Task description:
Take the rows from the start through the line with "Más sobre este tema", change "explanation" to "clarification", and write those lines out again with nothing else altered. Leave the pictures out.

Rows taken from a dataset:

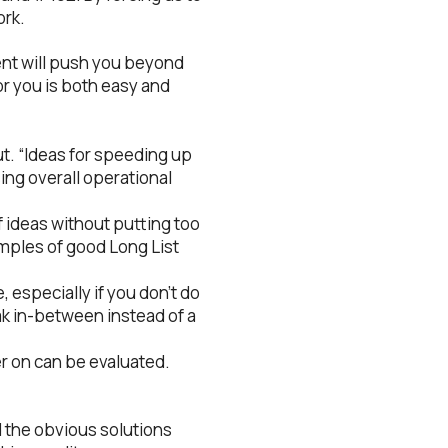
ork.
ment will push you beyond
or you is both easy and
ut. “Ideas for speeding up
sing overall operational
of ideas without putting too
amples of good Long List
e, especially if you don’t do
eak in-between instead of a
ter on can be evaluated.
d the obvious solutions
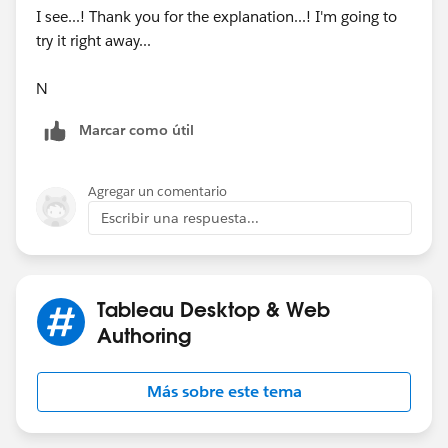
I see...! Thank you for the explanation...! I'm going to
try it right away...
N
Marcar como útil
Agregar un comentario
Escribir una respuesta...
Tableau Desktop & Web
Authoring
Más sobre este tema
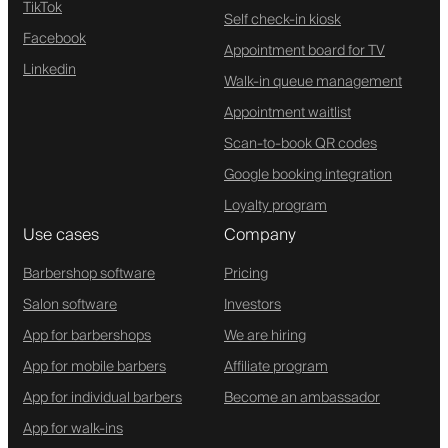
TikTok
Self check-in kiosk
Facebook
Appointment board for TV
Linkedin
Walk-in queue management
Appointment waitlist
Scan-to-book QR codes
Google booking integration
Loyalty program
Use cases
Company
Barbershop software
Pricing
Salon software
Investors
App for barbershops
We are hiring
App for mobile barbers
Affiliate program
App for individual barbers
Become an ambassador
App for walk-ins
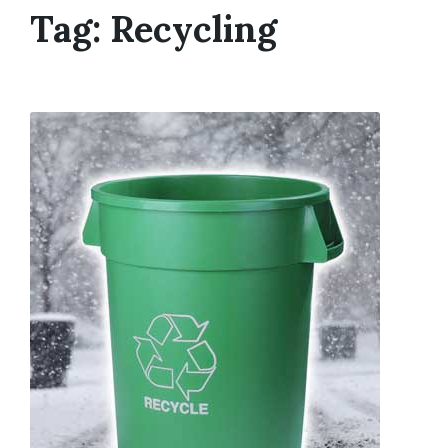
Tag:
Recycling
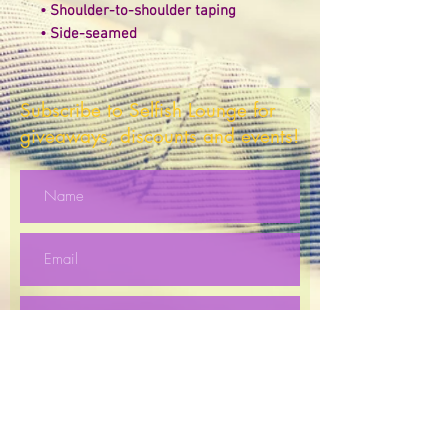
• Shoulder-to-shoulder taping 
• Side-seamed
Subscribe to Selfish Lounge for
giveaways, discounts and events!
Subscribe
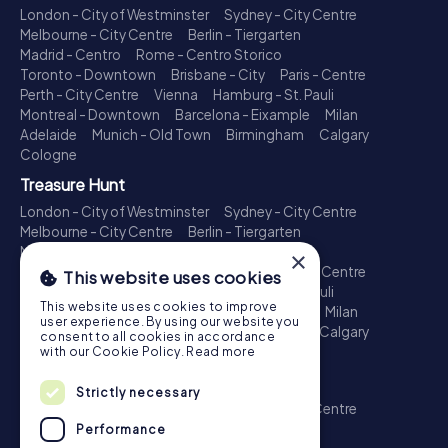
London - City of Westminster
Sydney - City Centre
Melbourne - City Centre
Berlin - Tiergarten
Madrid - Centro
Rome - Centro Storico
Toronto - Downtown
Brisbane - City
Paris - Centre
Perth - City Centre
Vienna
Hamburg - St. Pauli
Montreal - Downtown
Barcelona - Eixample
Milan
Adelaide
Munich - Old Town
Birmingham
Calgary
Cologne
Treasure Hunt
London - City of Westminster
Sydney - City Centre
Melbourne - City Centre
Berlin - Tiergarten
Madrid - Centro
Rome - Centro Storico
×
Toronto - Downtown
Brisbane - City
Paris - Centre
This website uses cookies
Perth - City Centre
Vienna
Hamburg - St. Pauli
This website uses cookies to improve
Montreal - Downtown
Barcelona - Eixample
Milan
user experience. By using our website you
Adelaide
Munich - Old Town
Birmingham
Calgary
consent to all cookies in accordance
Cologne
with our Cookie Policy.
Read more
Escape Game
Strictly necessary
London - City of Westminster
Sydney - City Centre
Melbourne - City Centre
Berlin - Tiergarten
Performance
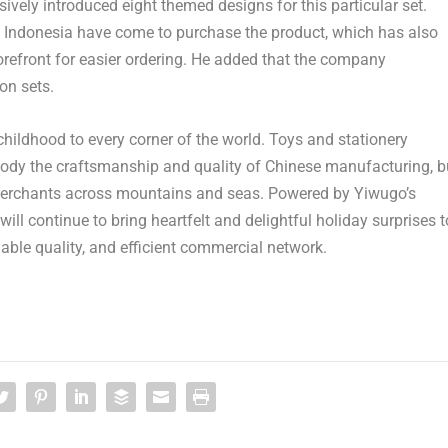
ively introduced eight themed designs for this particular set.
 Indonesia have come to purchase the product, which has also
refront for easier ordering. He added that the company
on sets.
childhood to every corner of the world. Toys and stationery
body the craftsmanship and quality of Chinese manufacturing, b
 merchants across mountains and seas. Powered by Yiwugo’s
ill continue to bring heartfelt and delightful holiday surprises t
iable quality, and efficient commercial network.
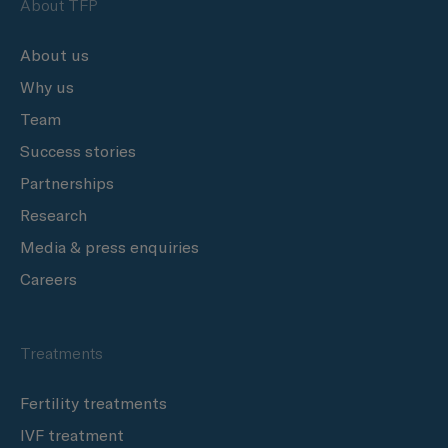
About TFP
About us
Why us
Team
Success stories
Partnerships
Research
Media & press enquiries
Careers
Treatments
Fertility treatments
IVF treatment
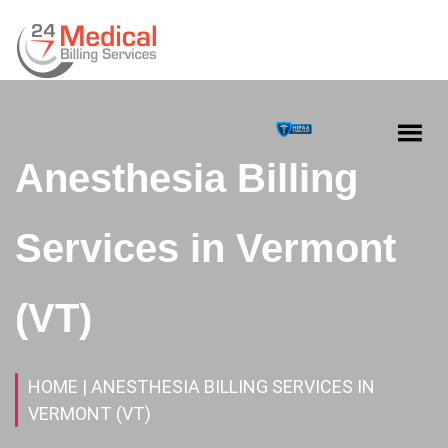
Anesthesia Billing
Services in Vermont
(VT)
HOME
| ANESTHESIA BILLING SERVICES IN
VERMONT (VT)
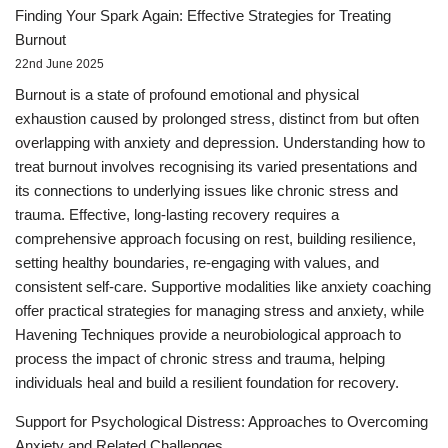
Finding Your Spark Again: Effective Strategies for Treating
Burnout
22nd June 2025
Burnout is a state of profound emotional and physical
exhaustion caused by prolonged stress, distinct from but often
overlapping with anxiety and depression. Understanding how to
treat burnout involves recognising its varied presentations and
its connections to underlying issues like chronic stress and
trauma. Effective, long-lasting recovery requires a
comprehensive approach focusing on rest, building resilience,
setting healthy boundaries, re-engaging with values, and
consistent self-care. Supportive modalities like anxiety coaching
offer practical strategies for managing stress and anxiety, while
Havening Techniques provide a neurobiological approach to
process the impact of chronic stress and trauma, helping
individuals heal and build a resilient foundation for recovery.
Support for Psychological Distress: Approaches to Overcoming
Anxiety and Related Challenges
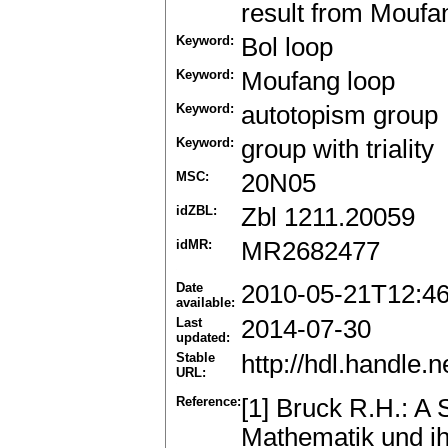
result from Moufan
Keyword:
Bol loop
Keyword:
Moufang loop
Keyword:
autotopism group
Keyword:
group with triality
MSC:
20N05
idZBL:
Zbl 1211.20059
idMR:
MR2682477
Date
2010-05-21T12:4
available:
Last
2014-07-30
updated:
Stable
http://hdl.handle
URL:
Reference:
[1] Bruck R.H.: A
Mathematik und ih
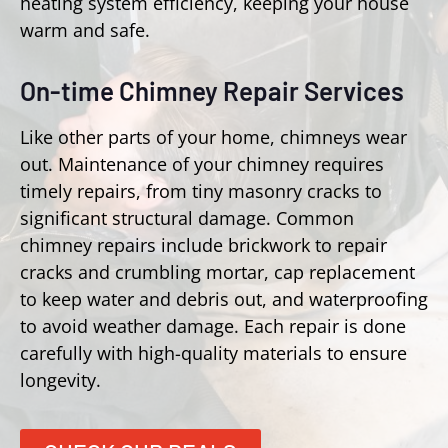
heating system efficiency, keeping your house
warm and safe.
On-time Chimney Repair Services
Like other parts of your home, chimneys wear
out. Maintenance of your chimney requires
timely repairs, from tiny masonry cracks to
significant structural damage. Common
chimney repairs include brickwork to repair
cracks and crumbling mortar, cap replacement
to keep water and debris out, and waterproofing
to avoid weather damage. Each repair is done
carefully with high-quality materials to ensure
longevity.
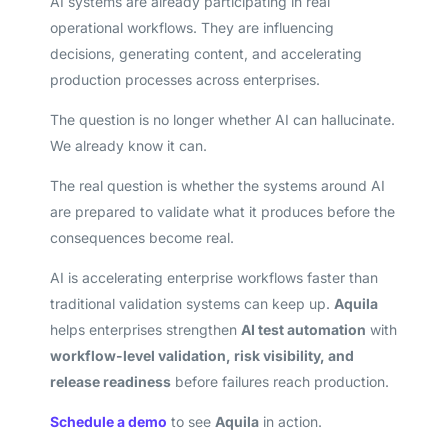
AI systems are already participating in real
operational workflows. They are influencing
decisions, generating content, and accelerating
production processes across enterprises.
The question is no longer whether AI can hallucinate.
We already know it can.
The real question is whether the systems around AI
are prepared to validate what it produces before the
consequences become real.
AI is accelerating enterprise workflows faster than
traditional validation systems can keep up.
Aquila
helps enterprises strengthen
AI test automation
with
workflow-level validation, risk visibility, and
release readiness
before failures reach production.
Schedule a demo
to see
Aquila
in action.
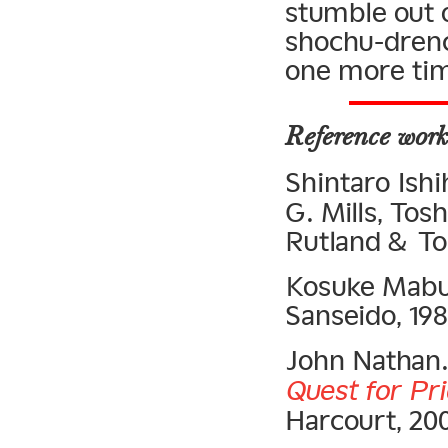
stumble out 
shochu-drenc
one more ti
Reference work
Shintaro Ishi
G. Mills, To
Rutland & Tok
Kosuke Mabu
Sanseido, 198
John Nathan
Quest for Pr
Harcourt, 20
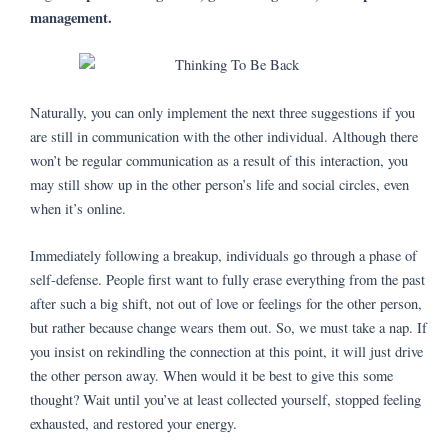
management.
Naturally, you can only implement the next three suggestions if you
are still in communication with the other individual. Although there
won’t be regular communication as a result of this interaction, you
may still show up in the other person’s life and social circles, even
when it’s online.
Immediately following a breakup, individuals go through a phase of
self-defense. People first want to fully erase everything from the past
after such a big shift, not out of love or feelings for the other person,
but rather because change wears them out. So, we must take a nap. If
you insist on rekindling the connection at this point, it will just drive
the other person away. When would it be best to give this some
thought? Wait until you’ve at least collected yourself, stopped feeling
exhausted, and restored your energy.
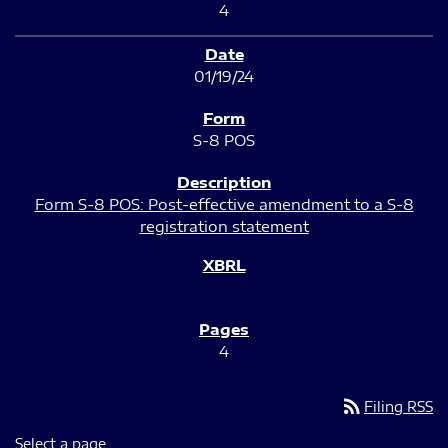
4
01/19/24
S-8 POS
Form S-8 POS: Post-effective amendment to a S-8
registration statement
4
rss_feed
Filing RSS
Select a page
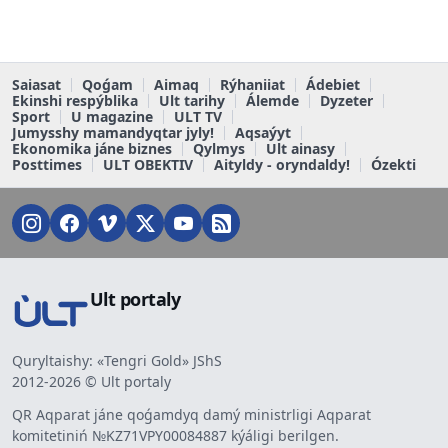
Saiasat
Qoǵam
Aimaq
Rýhaniiat
Ádebiet
Ekinshi respýblika
Ult tarihy
Álemde
Dyzeter
Sport
U magazine
ULT TV
Jumysshy mamandyqtar jyly!
Aqsaýyt
Ekonomika jáne biznes
Qylmys
Ult ainasy
Posttimes
ULT OBEKTIV
Aityldy - oryndaldy!
Ózekti
Ult portaly
Quryltaishy: «Tengri Gold» JShS
2012-2026 © Ult portaly
QR Aqparat jáne qoǵamdyq damý ministrligi Aqparat
komitetiniń №KZ71VPY00084887 kýáligi berilgen.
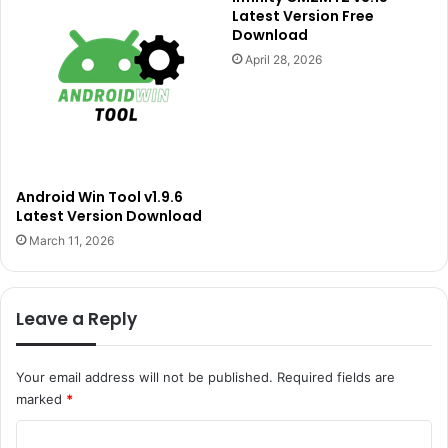
Latest Version Free
Download
April 28, 2026
Android Win Tool v1.9.6
Latest Version Download
March 11, 2026
Leave a Reply
Your email address will not be published.
Required fields are
marked
*
C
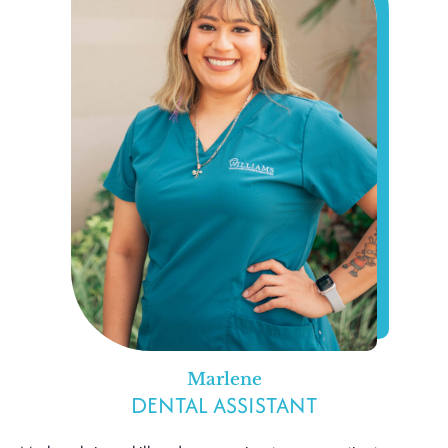
Marlene
DENTAL ASSISTANT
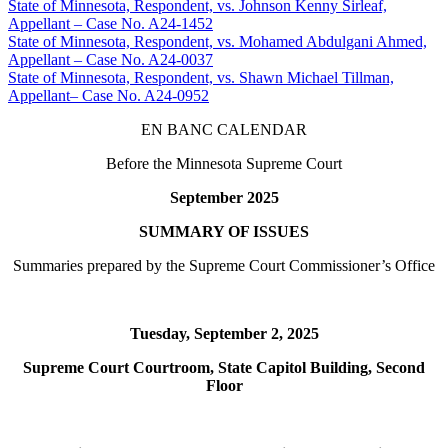
State of Minnesota, Respondent, vs. Johnson Kenny Sirleaf,
Appellant – Case No. A24-1452
State of Minnesota, Respondent, vs. Mohamed Abdulgani Ahmed,
Appellant – Case No. A24-0037
State of Minnesota, Respondent, vs. Shawn Michael Tillman,
Appellant– Case No. A24-0952
EN BANC CALENDAR
Before the Minnesota Supreme Court
September 2025
SUMMARY OF ISSUES
Summaries prepared by the Supreme Court Commissioner’s Office
Tuesday, September 2, 2025
Supreme Court Courtroom, State Capitol Building, Second
Floor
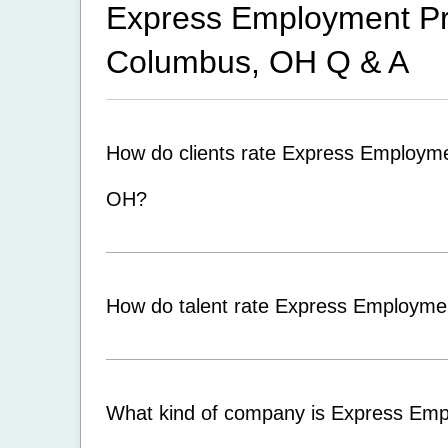
Express Employment Pro
Columbus, OH
Q & A
How do clients rate Express Employme
OH?
How do talent rate Express Employme
What kind of company is Express Emp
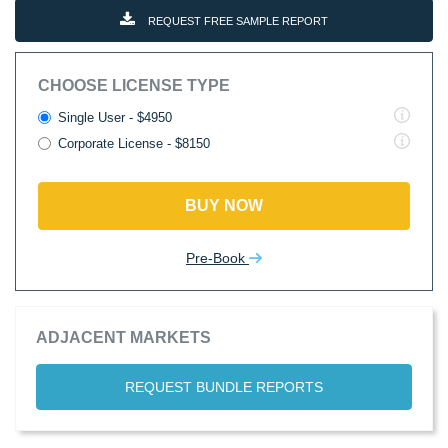
REQUEST FREE SAMPLE REPORT
CHOOSE LICENSE TYPE
Single User - $4950
Corporate License - $8150
BUY NOW
Pre-Book
ADJACENT MARKETS
REQUEST BUNDLE REPORTS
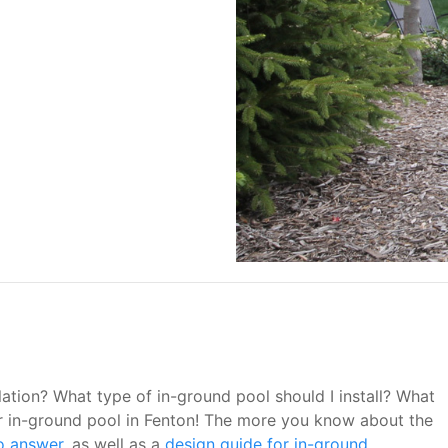
tion? What type of in-ground pool should I install? What
your in-ground pool in Fenton! The more you know about the
o answer
, as well as a
design guide for in-ground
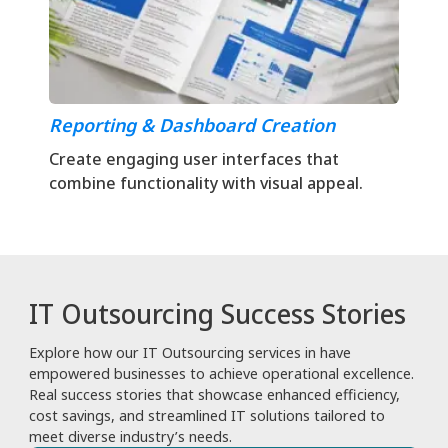
Reporting & Dashboard Creation
Create engaging user interfaces that
combine functionality with visual appeal.
IT Outsourcing Success Stories
Explore how our IT Outsourcing services in have
empowered businesses to achieve operational excellence.
Real success stories that showcase enhanced efficiency,
cost savings, and streamlined IT solutions tailored to
meet diverse industry’s needs.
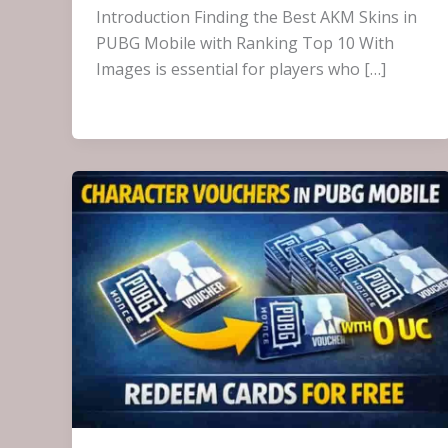
Introduction Finding the Best AKM Skins in
PUBG Mobile with Ranking Top 10 With
Images is essential for players who […]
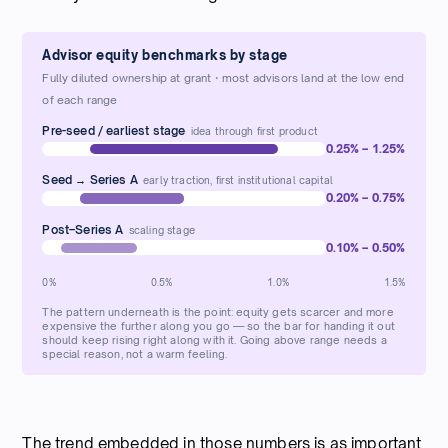
Advisor equity benchmarks by stage
Fully diluted ownership at grant · most advisors land at the low end
of each range
Pre-seed / earliest stage
idea through first product
0.25% – 1.25%
Seed → Series A
early traction, first institutional capital
0.20% – 0.75%
Post–Series A
scaling stage
0.10% – 0.50%
0%
0.5%
1.0%
1.5%
The pattern underneath is the point: equity gets scarcer and more
expensive the further along you go — so the bar for handing it out
should keep rising right along with it. Going above range needs a
special reason, not a warm feeling.
The trend embedded in those numbers is as important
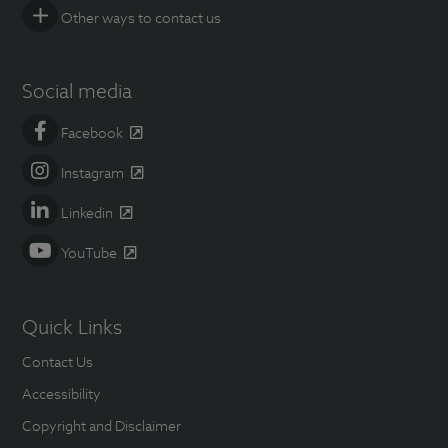
Other ways to contact us
Social media
Facebook
Instagram
Linkedin
YouTube
Quick Links
Contact Us
Accessibility
Copyright and Disclaimer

Written reply:
ork.
ment will push you beyond
or you is both easy and
ut. “Ideas for speeding up
sing overall operational
of ideas without putting too
amples of good Long List
e, especially if you don’t do
eak in-between instead of a
ter on can be evaluated.
d the obvious solutions
I see...! Thank you for the clarification...! I'm going to
try it right away...
N
Marcar como útil
Agregar un comentario
Escribir una respuesta...
Tableau Desktop & Web
Authoring
Más sobre este tema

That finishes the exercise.